Before today, Scott Brown was expressing “concern” about the $19 billion bank tax inserted into the Dodd-Frank conference report to satisfy paygo rules. Today he actually said he couldn’t support the bill.

U.S. Senator Scott Brown, a Republican who previously backed the regulatory-overhaul bill, withdrew his support, citing a $19 billion fee on banks and hedge funds negotiators inserted into the measure last week [...]

“This tax was not in the Senate version of the bill, which I supported,” Brown of Massachusetts wrote in a letter today to House Financial Services Committee Chairman Barney Frank and Senate Banking Committee Chairman Christopher Dodd, who led the negotiations. “If the final version of this bill contains these higher taxes, I will not support it.”

This is, of course, the final version of the bill. Conference reports cannot be amended. Or rather, they can, but it would be something of a painstaking process, with the House having to recommit the report to the conference for changes.
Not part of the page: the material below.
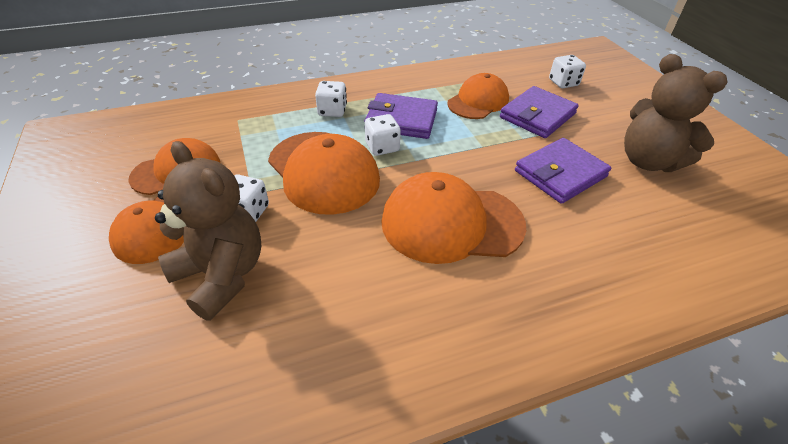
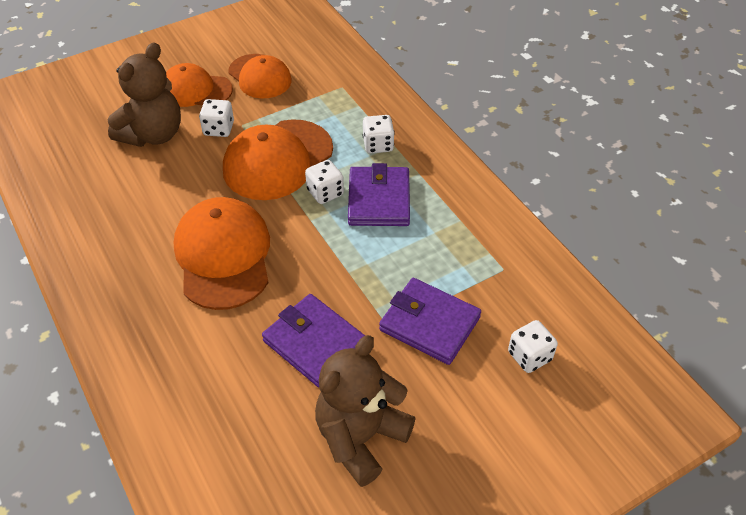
camera: 80 degrees right, 5 degrees up
orange cap [448,73,509,119] -> none

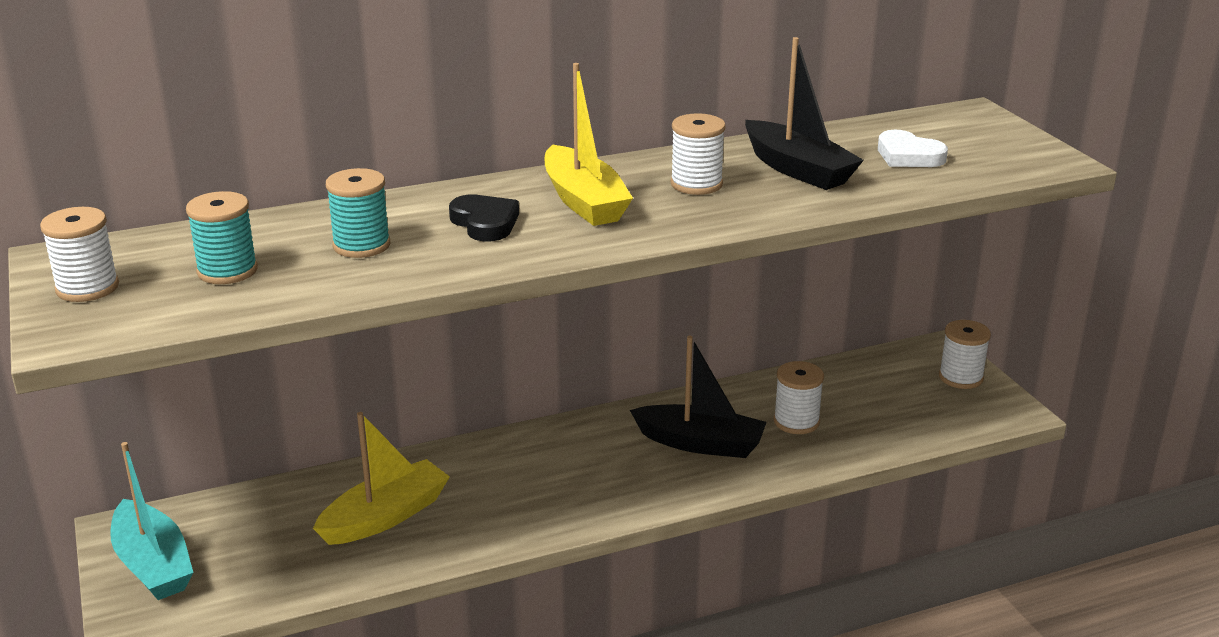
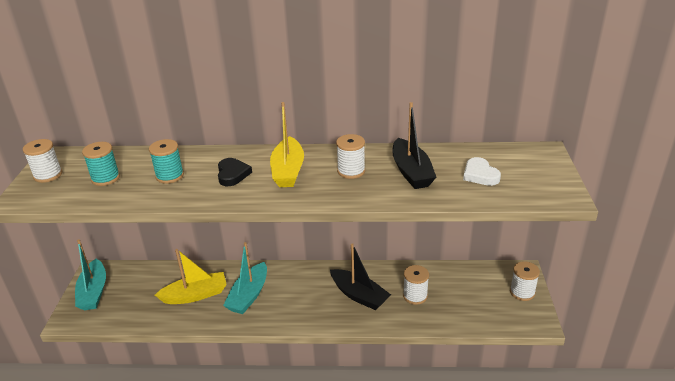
camera: 25 degrees right, 5 degrees up
none -> turquoise boat [223,242,267,314]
Keep this position in mind the next time Brown screams about deficit spending. He would rather support a bill that isn’t paid for than one that taxes his precious banks.

The Senate leadership has a couple weeks to figure out the path forward. They almost certainly can’t pass anything without a replacement for Robert Byrd, which isn’t likely to happen this week. So they can do a deliberate vote count and see what options they have.

If Susan Collins and Olympia Snowe were to stay on board, their move should be to flat-out take out everything Scott Brown achieved with his hedge fund loophole in the Volcker rule, welcome Maria Cantwell back to the fold, and screw Brown for his bad faith. Or they could dare Republicans to filibuster a Wall Street reform bill over and over, putting them squarely in opposition to public opinion. The more likely outcome is that they drop the bank tax and just add the implementation costs to the deficit. Path of least resistance, don’t-cha-know.

UPDATE: Here’s the letter from Brown to Dodd and Frank. This part slays me.

Imposing this new tax is the wrong option. Our economy is still struggling. It is wrong to impose higher taxes and ignore the impact it will have on our economy without considering other ways we might offset the costs of the measure. I am asking that the conference committee find a way to offset the cost of the bill by cutting unnecessary federal spending. There are hundreds of billions in unspent federal funds sitting around, some authorized years ago for long-dead initiatives. Congress needs to start to looking there first, and I stand ready to help.

Hey, there’s gotta be something else laying around. You guys figure it out! If you need me, I’ll be at the racquetball court.

Way to go, Treasury Department, relying on this guy.

UPDATE II: There’s a strong sense of confusion coming from the Democratic leadership on how to move forward. Barney Frank seems to be leaning toward re-opening the conference committee and “tweaking” the revenue offsets.